My guess is that your palpitations have always been occasional, rather than constant, but that they feel persistent when you lie down, possibly because the change in posture makes you more aware of it
Write to Dr Scurr
Write to Dr Scurr at Good Health, Daily Mail, 2 Derry Street, London W8 5TT or email [email protected] — include your contact details. Dr Scurr cannot enter into personal correspondence. Replies should be taken in a general context and always consult your own GP with any health worries.
In my view… Prescription charges are an unfair mess
The system of charges for prescriptions issued by GPs in England is an unfair mess — and could be about to get even worse.
People living in Wales, Scotland and Northern Ireland get their prescriptions for free, but in England it costs £9.35 per item, with only a few groups exempt from paying. One of those is the over-60s. However, there are now proposals to raise the threshold age to 66 (in line with retirement age).
Those who have to pay for NHS prescriptions can purchase a kind of season ticket, called a prescription prepayment certificate (PPC). At £30.25 for three months, it is cheaper than paying for individual prescriptions if you usually have four or more every three months. For 12 months, it’s £108.10 and will save you money if you need more than 11 prescriptions a year.

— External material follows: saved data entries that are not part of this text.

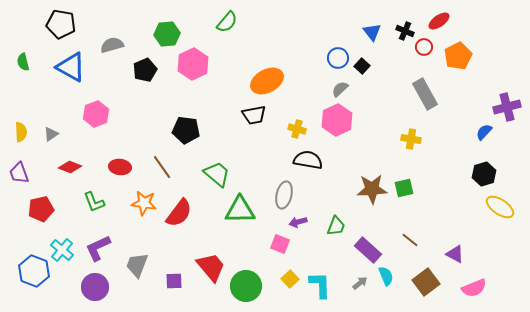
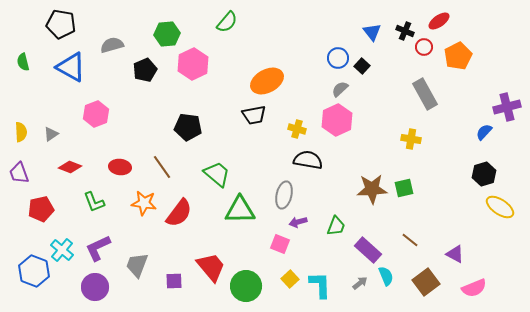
black pentagon at (186, 130): moved 2 px right, 3 px up
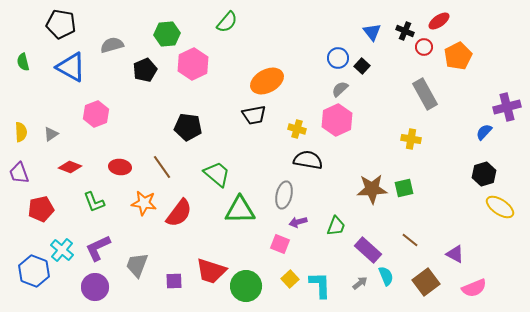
red trapezoid at (211, 267): moved 4 px down; rotated 148 degrees clockwise
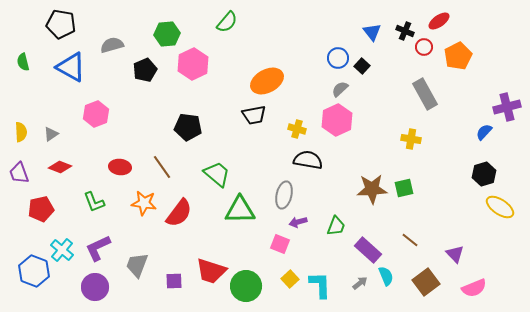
red diamond at (70, 167): moved 10 px left
purple triangle at (455, 254): rotated 18 degrees clockwise
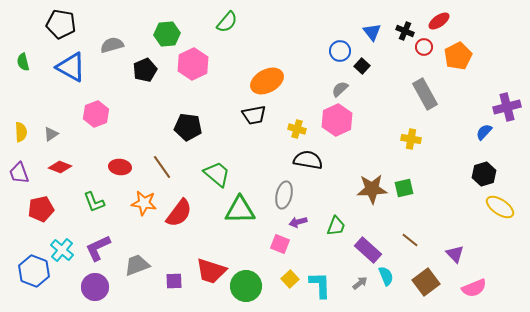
blue circle at (338, 58): moved 2 px right, 7 px up
gray trapezoid at (137, 265): rotated 48 degrees clockwise
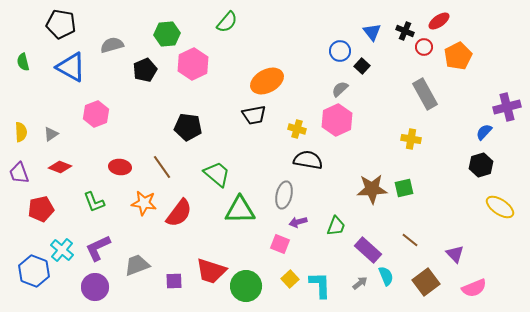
black hexagon at (484, 174): moved 3 px left, 9 px up
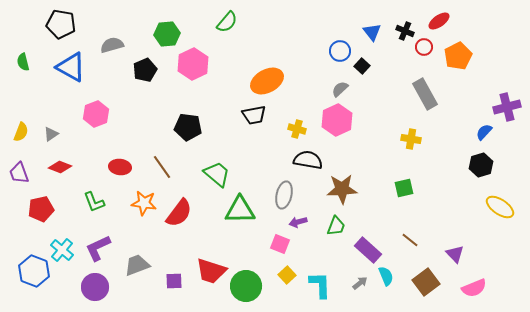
yellow semicircle at (21, 132): rotated 24 degrees clockwise
brown star at (372, 189): moved 30 px left
yellow square at (290, 279): moved 3 px left, 4 px up
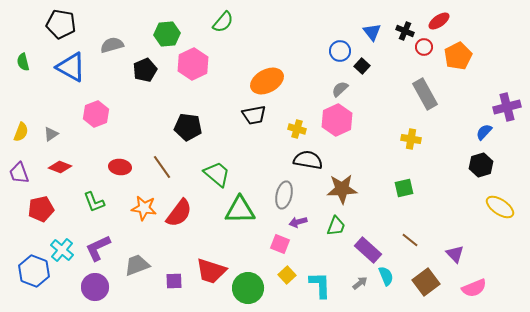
green semicircle at (227, 22): moved 4 px left
orange star at (144, 203): moved 5 px down
green circle at (246, 286): moved 2 px right, 2 px down
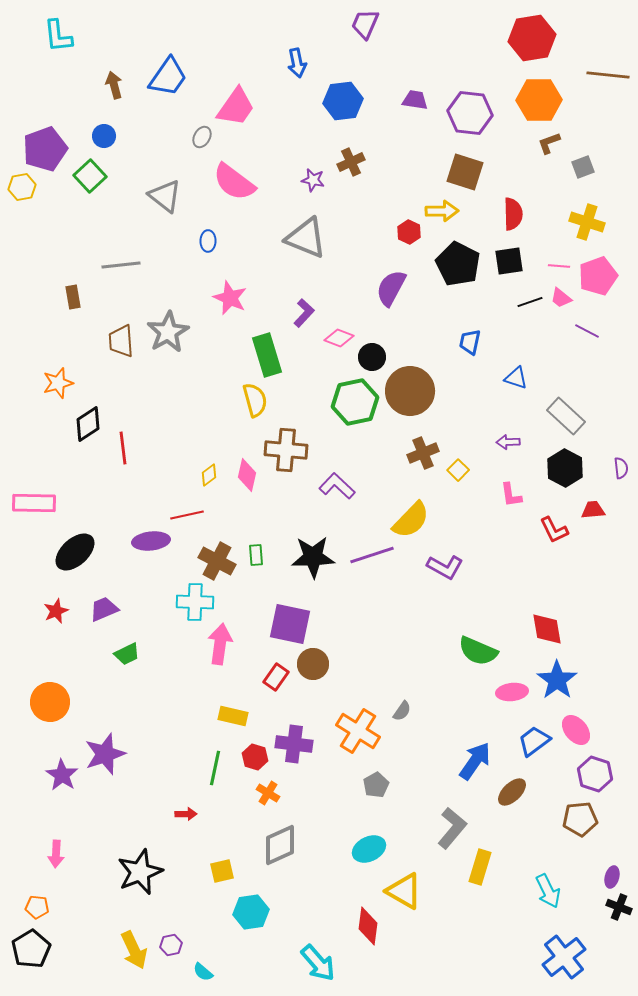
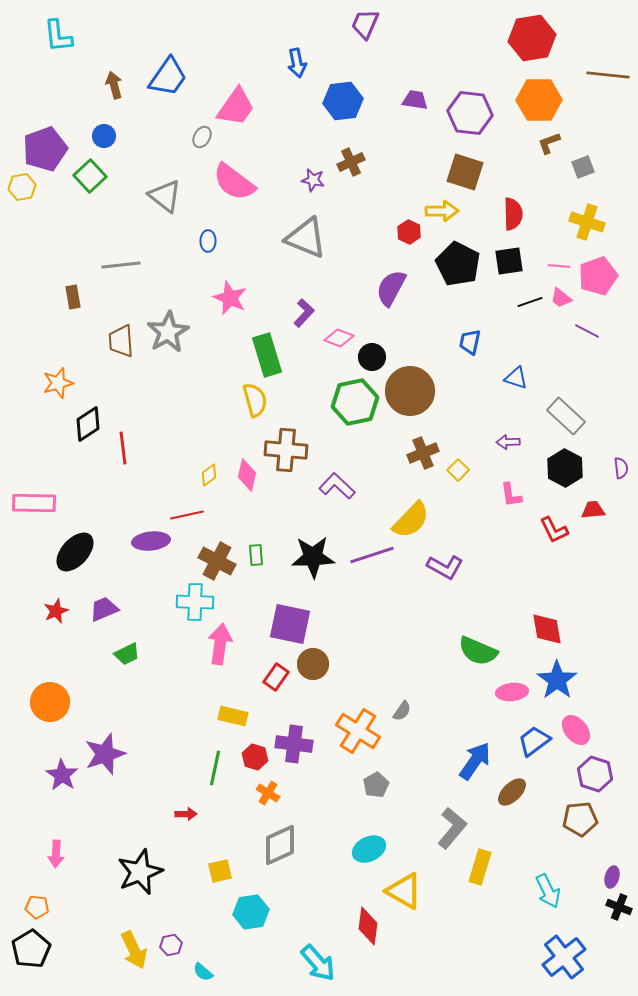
black ellipse at (75, 552): rotated 6 degrees counterclockwise
yellow square at (222, 871): moved 2 px left
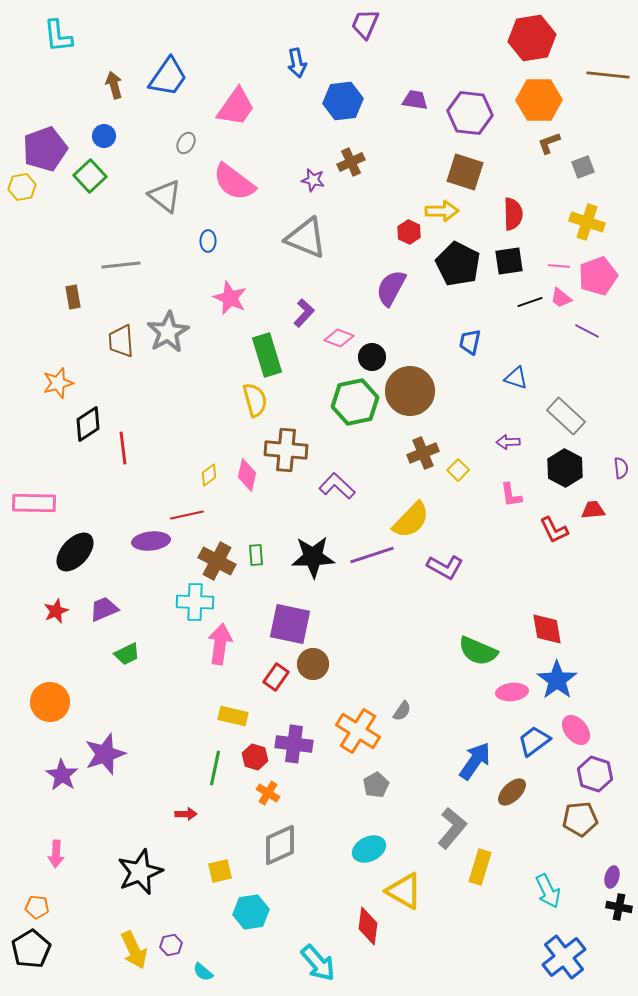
gray ellipse at (202, 137): moved 16 px left, 6 px down
black cross at (619, 907): rotated 10 degrees counterclockwise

So if this new charge comes in and you’re between the ages of 60 and 66, a PPC could be one way to keep the costs down.
But in an NHS that prides itself on free healthcare for all at the point of delivery, why is anyone even considering charging older people (many of whom are retired) for their medication?
Far better to have equality across the four nations of the UK — i.e. no prescription charges for anyone in England, too. Charging for prescriptions in England alone is simply unfair.